S2 Fig. Between-group comparison of relative taxon and genus abundance in adult A20dDC mice and control (Cre-) mice.
Between-group comparison of relative taxon and genus abundance in adult mice (> 2months) bearing A20 deficient DCs (A20dDC mice) and control (Cre-) mice. Relative abundance of the indicated OTUs are shown for A20dDC and littermate control mice at the indicated ages. Color code for taxons shown below.
S1 Table. Taxa significantly enriched in age matched A20dDC mice and control A20FL/FL (Cre-) mice.
Tabular list of taxa enriched in A20dDC mice relative to control (Cre-) mice. OTUs that are relatively enriched in A20dDC mice are shaded grey; OTUs that are enriched in Cre- mice are shaded peach.

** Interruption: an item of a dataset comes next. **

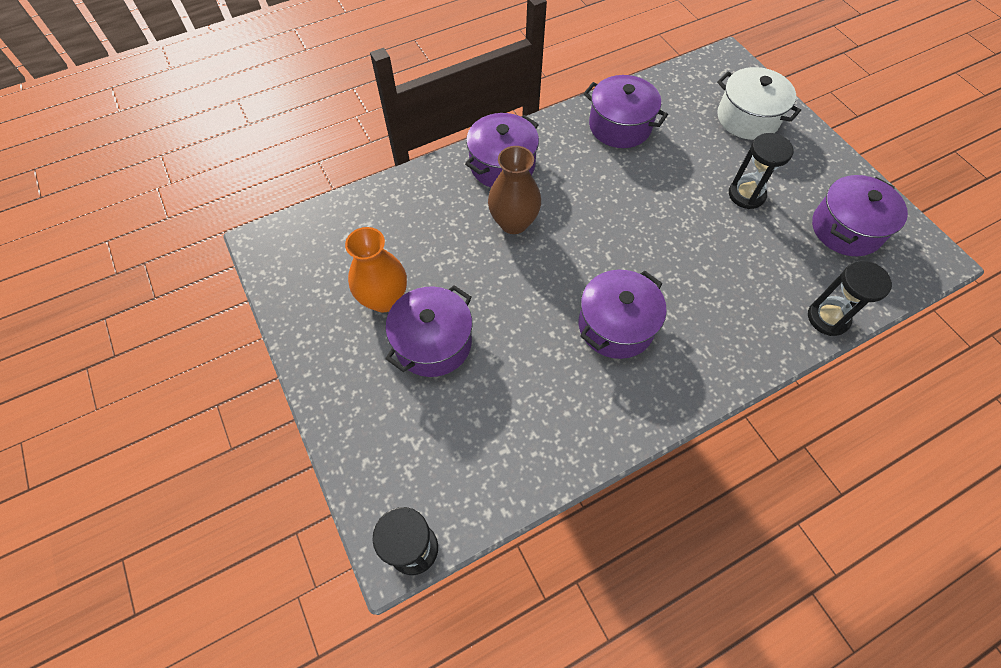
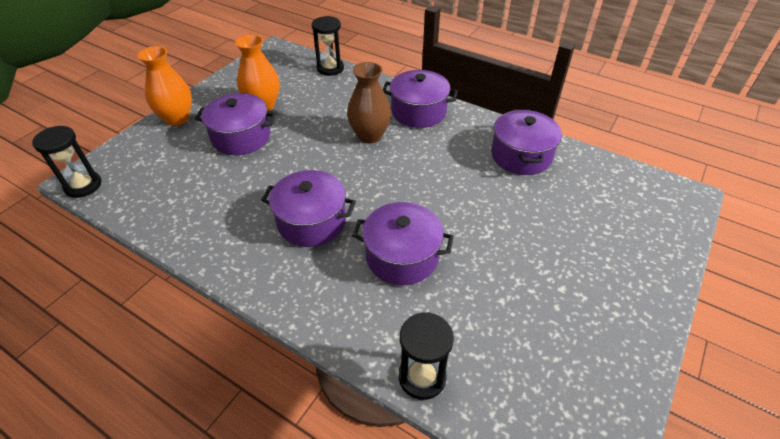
camera: 60 degrees right, 15 degrees down
(341, 402) = (177, 118): none -> orange vase
(746, 195) = (524, 263): black hourglass -> black hourglass (330, 68)
(747, 118) = (625, 234): white pot -> none
(846, 229) = (557, 362): purple pot -> purple pot (402, 256)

S2 Table. Taxa significantly enriched in young age matched A20dDC mice relative to control A20Fl/Fl (Cre-) mice.
A20dDC mice versus A20Fl/Fl (Cre-) mice group’s comparison of mean relative abundance across repeated measures from 1, 2 or 4 week old littermate pups.
S3 Table. Taxa significantly enriched in 6 month old A20dDC RAG-1-/- mice compared with control A20FL/FL (Cre-) RAG-1-/- mice.
Between groups comparison of mean relative abundance of microbial taxa in age matched lymphocyte deficient RAG-1-/- mice bearing either A20 deficient or A20 competent DCs. Taxa enriched in A20dDC RAG-1-/- mice are shown above. Taxa enriched in control (Cre-) mice are shown below.